Excerpt to read ::
---

5th Minister of State of Monaco
- In office 10 August 1937 – 29 September 1944
- Monarch: Louis II
- Preceded by: Henry Mauran (acting)
- Succeeded by: Pierre Blanchy

Personal details
- Born: 15 February 1886 France
- Died: 24 August 1963 (aged 77)
- Party: Independent

= Émile Roblot =

Minister of State of Monaco from 1937 to 1944

Émile Henri Roblot (/fr/; 15 February 1886 – 24 August 1963) was a French civil servant who served as the Minister of State of Monaco from 1937 to 1944.

== Early life and career ==
Roblot was born on 15 February 1886. He studied law in Dijon where he received a doctorate in 1912 and published a doctoral thesis.

He was a prefect for the French departements of and Meurthe-et-Moselle from 1931 to 1935 Bas-Rhin from 1935 to 1937.

---

Stored data ::
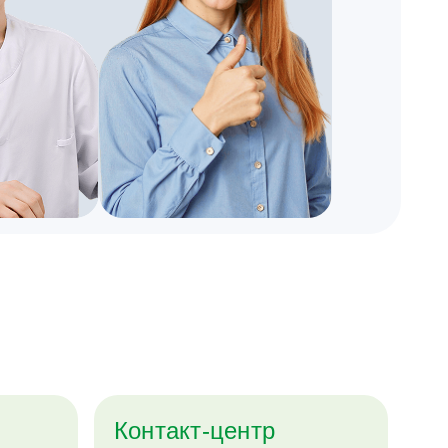
Контакт-центр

---

Exercise set ::
• A. In what year did Roblot receive his law doctorate, according to the Émile Roblot excerpt?
• B. Give again, word for word, the part of the Émile Roblot excerpt starting with "Émile Henri Roblot" and going on through "1937 to 1944.".

Answers to the exercises ::
• A. 1912

• B.
Émile Henri Roblot (/fr/; 15 February 1886 – 24 August 1963) was a French civil servant who served as the Minister of State of Monaco from 1937 to 1944.